(Supplied data)
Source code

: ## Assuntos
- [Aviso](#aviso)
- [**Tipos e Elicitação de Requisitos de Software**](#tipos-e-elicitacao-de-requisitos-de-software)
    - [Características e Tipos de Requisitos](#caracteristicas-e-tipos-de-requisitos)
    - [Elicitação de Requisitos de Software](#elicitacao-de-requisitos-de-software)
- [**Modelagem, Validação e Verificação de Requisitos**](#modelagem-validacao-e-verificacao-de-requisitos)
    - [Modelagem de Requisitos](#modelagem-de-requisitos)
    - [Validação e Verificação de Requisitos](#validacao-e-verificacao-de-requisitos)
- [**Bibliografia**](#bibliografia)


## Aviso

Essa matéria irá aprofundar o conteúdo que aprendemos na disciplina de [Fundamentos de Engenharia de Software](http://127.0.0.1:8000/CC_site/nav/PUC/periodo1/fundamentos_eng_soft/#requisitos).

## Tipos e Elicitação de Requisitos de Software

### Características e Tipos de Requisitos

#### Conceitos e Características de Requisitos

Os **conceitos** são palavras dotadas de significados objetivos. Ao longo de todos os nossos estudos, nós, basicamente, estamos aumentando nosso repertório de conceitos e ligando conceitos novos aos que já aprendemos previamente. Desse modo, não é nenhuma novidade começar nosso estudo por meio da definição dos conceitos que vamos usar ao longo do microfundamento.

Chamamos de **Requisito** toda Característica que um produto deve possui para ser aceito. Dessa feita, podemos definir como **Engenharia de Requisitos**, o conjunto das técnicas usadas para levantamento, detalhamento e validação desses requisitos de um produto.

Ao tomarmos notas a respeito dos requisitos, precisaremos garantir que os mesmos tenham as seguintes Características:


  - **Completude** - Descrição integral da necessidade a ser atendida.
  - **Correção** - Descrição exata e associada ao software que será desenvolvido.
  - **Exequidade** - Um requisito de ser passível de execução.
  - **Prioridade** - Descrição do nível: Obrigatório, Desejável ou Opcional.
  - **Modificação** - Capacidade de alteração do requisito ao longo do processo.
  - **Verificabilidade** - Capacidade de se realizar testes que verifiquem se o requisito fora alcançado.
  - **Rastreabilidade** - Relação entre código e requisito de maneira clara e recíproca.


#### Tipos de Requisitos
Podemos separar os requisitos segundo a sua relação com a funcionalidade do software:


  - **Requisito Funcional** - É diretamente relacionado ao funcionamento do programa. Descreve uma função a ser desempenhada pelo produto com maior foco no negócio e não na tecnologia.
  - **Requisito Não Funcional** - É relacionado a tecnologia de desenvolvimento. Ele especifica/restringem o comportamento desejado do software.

(Exercise directions) Please rewrite the records above, replacing "Exequidade" with "Viabilidade" and leaving everything else unchanged.

(Result of this task)
Source code

: ## Assuntos
- [Aviso](#aviso)
- [**Tipos e Elicitação de Requisitos de Software**](#tipos-e-elicitacao-de-requisitos-de-software)
    - [Características e Tipos de Requisitos](#caracteristicas-e-tipos-de-requisitos)
    - [Elicitação de Requisitos de Software](#elicitacao-de-requisitos-de-software)
- [**Modelagem, Validação e Verificação de Requisitos**](#modelagem-validacao-e-verificacao-de-requisitos)
    - [Modelagem de Requisitos](#modelagem-de-requisitos)
    - [Validação e Verificação de Requisitos](#validacao-e-verificacao-de-requisitos)
- [**Bibliografia**](#bibliografia)


## Aviso

Essa matéria irá aprofundar o conteúdo que aprendemos na disciplina de [Fundamentos de Engenharia de Software](http://127.0.0.1:8000/CC_site/nav/PUC/periodo1/fundamentos_eng_soft/#requisitos).

## Tipos e Elicitação de Requisitos de Software

### Características e Tipos de Requisitos

#### Conceitos e Características de Requisitos

Os **conceitos** são palavras dotadas de significados objetivos. Ao longo de todos os nossos estudos, nós, basicamente, estamos aumentando nosso repertório de conceitos e ligando conceitos novos aos que já aprendemos previamente. Desse modo, não é nenhuma novidade começar nosso estudo por meio da definição dos conceitos que vamos usar ao longo do microfundamento.

Chamamos de **Requisito** toda Característica que um produto deve possui para ser aceito. Dessa feita, podemos definir como **Engenharia de Requisitos**, o conjunto das técnicas usadas para levantamento, detalhamento e validação desses requisitos de um produto.

Ao tomarmos notas a respeito dos requisitos, precisaremos garantir que os mesmos tenham as seguintes Características:


  - **Completude** - Descrição integral da necessidade a ser atendida.
  - **Correção** - Descrição exata e associada ao software que será desenvolvido.
  - **Viabilidade** - Um requisito de ser passível de execução.
  - **Prioridade** - Descrição do nível: Obrigatório, Desejável ou Opcional.
  - **Modificação** - Capacidade de alteração do requisito ao longo do processo.
  - **Verificabilidade** - Capacidade de se realizar testes que verifiquem se o requisito fora alcançado.
  - **Rastreabilidade** - Relação entre código e requisito de maneira clara e recíproca.


#### Tipos de Requisitos
Podemos separar os requisitos segundo a sua relação com a funcionalidade do software:


  - **Requisito Funcional** - É diretamente relacionado ao funcionamento do programa. Descreve uma função a ser desempenhada pelo produto com maior foco no negócio e não na tecnologia.
  - **Requisito Não Funcional** - É relacionado a tecnologia de desenvolvimento. Ele especifica/restringem o comportamento desejado do software.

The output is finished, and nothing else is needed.